_WHAT THE TASK REQUIRES_
In the material below, find each line with the word "permissions" and copy it.

_RECORDS SUPPLIED_
----------
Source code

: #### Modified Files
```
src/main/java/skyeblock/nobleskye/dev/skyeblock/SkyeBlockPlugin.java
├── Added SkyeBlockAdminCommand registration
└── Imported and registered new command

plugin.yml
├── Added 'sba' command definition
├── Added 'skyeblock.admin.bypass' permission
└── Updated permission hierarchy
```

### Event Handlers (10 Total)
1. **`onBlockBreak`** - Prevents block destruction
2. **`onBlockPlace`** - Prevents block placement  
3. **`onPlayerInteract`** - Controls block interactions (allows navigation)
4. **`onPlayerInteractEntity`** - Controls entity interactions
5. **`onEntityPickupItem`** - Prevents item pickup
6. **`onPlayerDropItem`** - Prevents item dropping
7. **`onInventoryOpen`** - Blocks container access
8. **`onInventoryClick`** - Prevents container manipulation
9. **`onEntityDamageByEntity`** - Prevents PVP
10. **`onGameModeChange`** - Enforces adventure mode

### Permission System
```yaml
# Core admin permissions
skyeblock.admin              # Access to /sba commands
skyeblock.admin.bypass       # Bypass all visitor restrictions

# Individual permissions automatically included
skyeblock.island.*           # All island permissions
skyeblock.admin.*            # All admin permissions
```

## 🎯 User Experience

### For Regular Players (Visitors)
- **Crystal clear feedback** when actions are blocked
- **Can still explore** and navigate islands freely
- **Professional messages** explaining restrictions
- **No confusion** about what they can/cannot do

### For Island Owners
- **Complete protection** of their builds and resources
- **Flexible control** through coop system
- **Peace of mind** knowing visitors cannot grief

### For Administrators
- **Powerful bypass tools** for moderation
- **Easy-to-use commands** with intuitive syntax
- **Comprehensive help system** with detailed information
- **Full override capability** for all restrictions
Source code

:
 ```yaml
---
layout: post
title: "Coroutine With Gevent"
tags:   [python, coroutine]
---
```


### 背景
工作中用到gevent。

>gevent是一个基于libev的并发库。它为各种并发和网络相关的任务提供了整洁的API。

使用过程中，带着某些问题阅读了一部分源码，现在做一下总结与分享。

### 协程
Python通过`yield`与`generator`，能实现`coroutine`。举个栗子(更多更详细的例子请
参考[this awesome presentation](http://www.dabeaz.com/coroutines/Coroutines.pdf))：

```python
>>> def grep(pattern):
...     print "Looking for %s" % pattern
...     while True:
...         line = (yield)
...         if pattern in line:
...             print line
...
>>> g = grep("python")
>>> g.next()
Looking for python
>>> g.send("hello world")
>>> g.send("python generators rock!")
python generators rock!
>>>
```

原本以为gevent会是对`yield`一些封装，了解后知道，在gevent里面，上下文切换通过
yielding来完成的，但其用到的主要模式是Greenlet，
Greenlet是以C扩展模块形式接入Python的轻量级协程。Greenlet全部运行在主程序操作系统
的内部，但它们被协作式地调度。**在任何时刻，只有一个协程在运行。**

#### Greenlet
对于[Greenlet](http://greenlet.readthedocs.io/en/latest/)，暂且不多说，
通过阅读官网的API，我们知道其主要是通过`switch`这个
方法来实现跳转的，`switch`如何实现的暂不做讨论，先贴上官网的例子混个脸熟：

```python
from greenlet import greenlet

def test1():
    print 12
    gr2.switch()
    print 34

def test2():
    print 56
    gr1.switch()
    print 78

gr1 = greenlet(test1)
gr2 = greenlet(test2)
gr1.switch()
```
----------
_TASK RESPONSE_
# Core admin permissions
# Individual permissions automatically included
skyeblock.island.*           # All island permissions
skyeblock.admin.*            # All admin permissions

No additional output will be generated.